- Opening Delimiter -
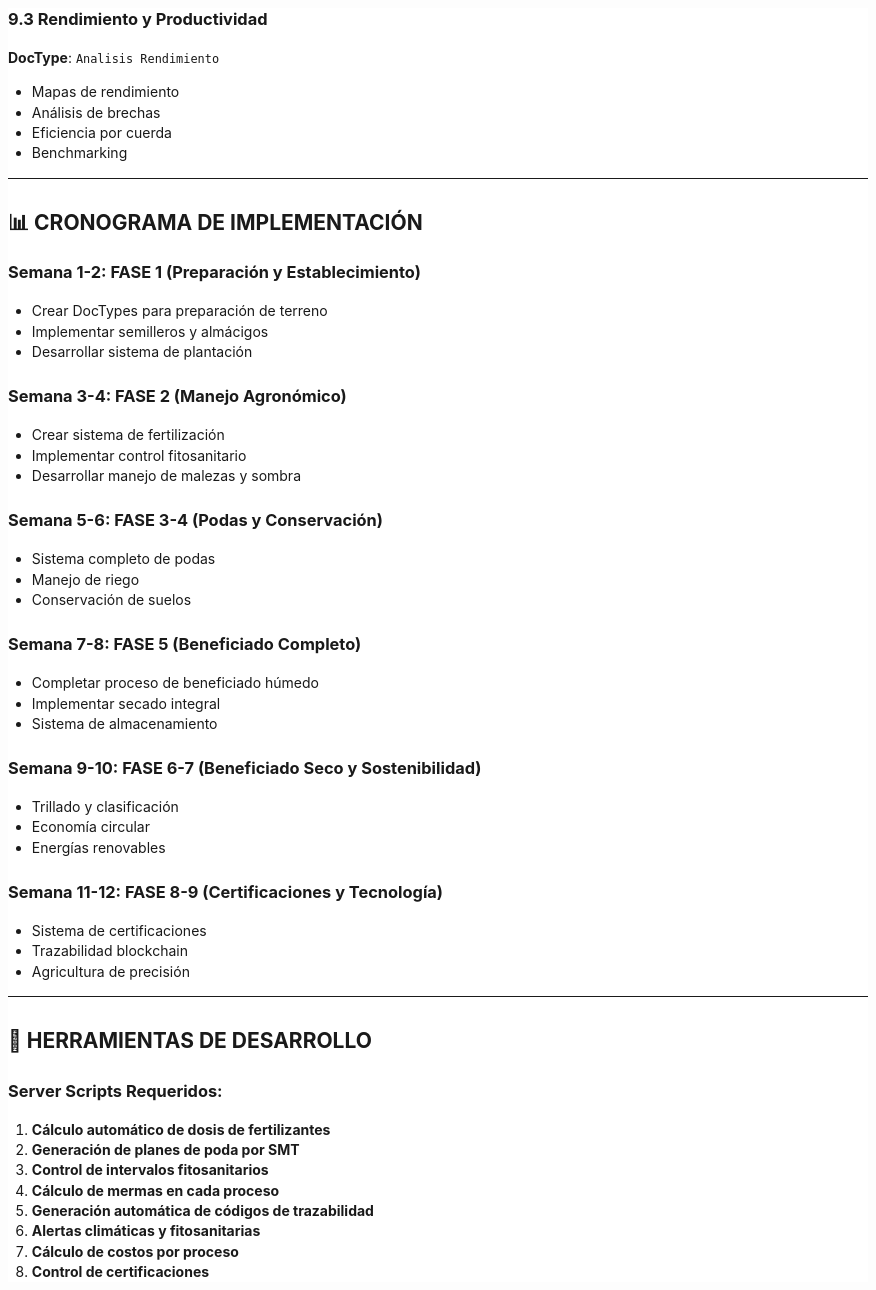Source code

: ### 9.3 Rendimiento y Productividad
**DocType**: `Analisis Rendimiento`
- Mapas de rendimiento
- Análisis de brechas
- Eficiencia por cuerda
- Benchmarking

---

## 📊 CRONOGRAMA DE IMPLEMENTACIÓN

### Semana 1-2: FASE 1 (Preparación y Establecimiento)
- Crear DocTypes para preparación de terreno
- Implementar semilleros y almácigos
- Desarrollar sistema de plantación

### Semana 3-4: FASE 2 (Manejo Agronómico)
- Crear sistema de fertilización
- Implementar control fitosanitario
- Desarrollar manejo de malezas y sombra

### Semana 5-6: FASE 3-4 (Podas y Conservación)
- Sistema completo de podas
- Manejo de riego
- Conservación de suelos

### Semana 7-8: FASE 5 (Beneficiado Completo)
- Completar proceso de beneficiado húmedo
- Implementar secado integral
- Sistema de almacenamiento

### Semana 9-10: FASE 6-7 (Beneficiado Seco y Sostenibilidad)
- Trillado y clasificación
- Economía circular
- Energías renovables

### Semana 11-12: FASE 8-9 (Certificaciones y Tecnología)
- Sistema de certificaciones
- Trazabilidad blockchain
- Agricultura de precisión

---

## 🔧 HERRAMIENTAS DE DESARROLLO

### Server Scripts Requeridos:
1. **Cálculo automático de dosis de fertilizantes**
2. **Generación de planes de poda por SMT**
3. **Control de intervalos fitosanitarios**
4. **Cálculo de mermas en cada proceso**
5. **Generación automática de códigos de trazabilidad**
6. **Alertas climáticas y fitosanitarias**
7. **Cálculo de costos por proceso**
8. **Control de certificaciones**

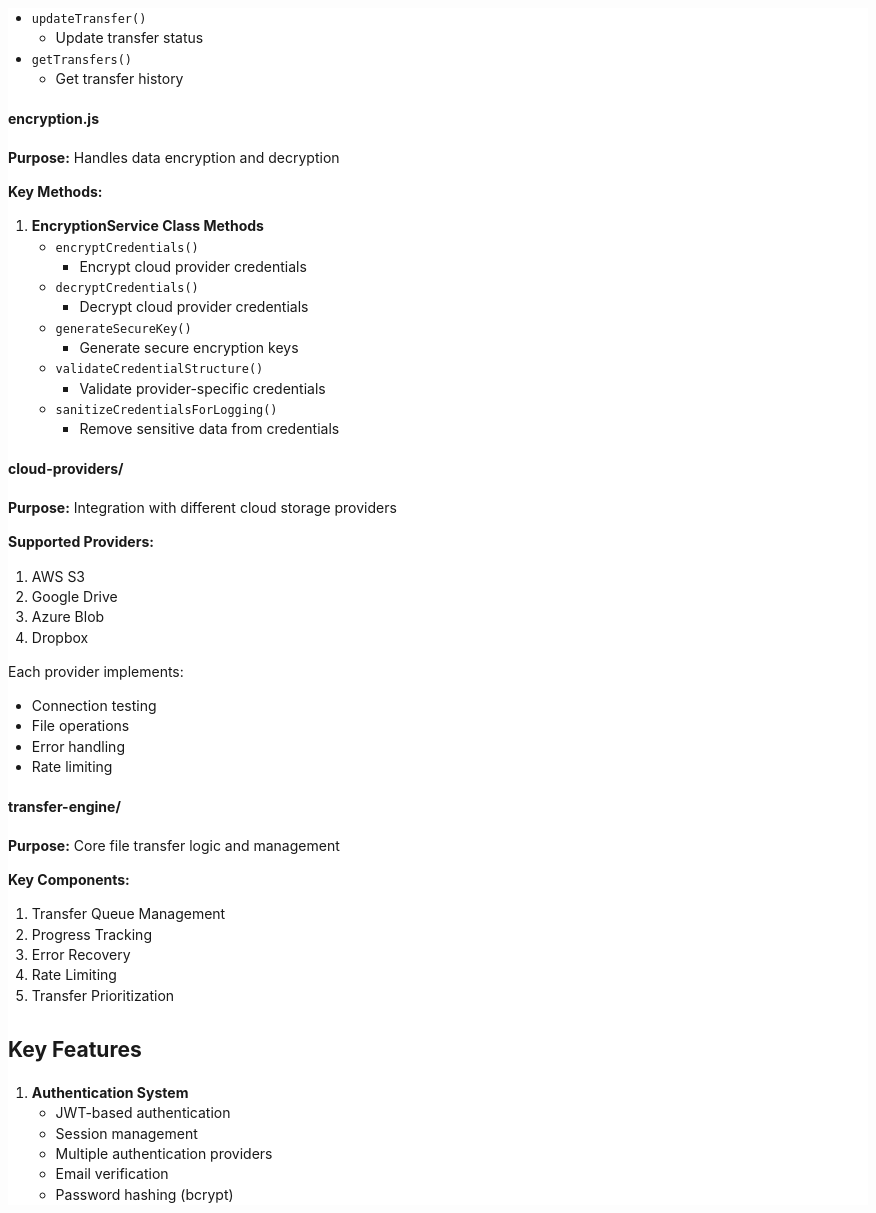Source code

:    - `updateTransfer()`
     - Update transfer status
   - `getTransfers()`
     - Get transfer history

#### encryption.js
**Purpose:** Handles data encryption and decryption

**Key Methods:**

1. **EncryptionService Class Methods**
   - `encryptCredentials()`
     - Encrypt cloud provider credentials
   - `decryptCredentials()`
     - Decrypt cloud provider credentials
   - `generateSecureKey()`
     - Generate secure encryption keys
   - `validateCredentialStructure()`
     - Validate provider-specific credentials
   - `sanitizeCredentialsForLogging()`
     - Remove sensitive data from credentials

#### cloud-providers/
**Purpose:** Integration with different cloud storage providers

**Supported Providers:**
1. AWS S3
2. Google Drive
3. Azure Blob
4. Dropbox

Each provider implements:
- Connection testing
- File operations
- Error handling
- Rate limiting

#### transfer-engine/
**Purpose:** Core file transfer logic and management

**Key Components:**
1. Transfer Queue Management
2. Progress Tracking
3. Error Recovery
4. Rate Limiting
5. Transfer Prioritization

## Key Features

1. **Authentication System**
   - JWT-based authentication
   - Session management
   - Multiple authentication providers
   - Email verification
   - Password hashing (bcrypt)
- Closing Delimiter -
▶ [To do]: Working through the records, copy each line in which the word "Purpose" appears.

▶ [Exercise answer]:
**Purpose:** Handles data encryption and decryption
**Purpose:** Integration with different cloud storage providers
**Purpose:** Core file transfer logic and management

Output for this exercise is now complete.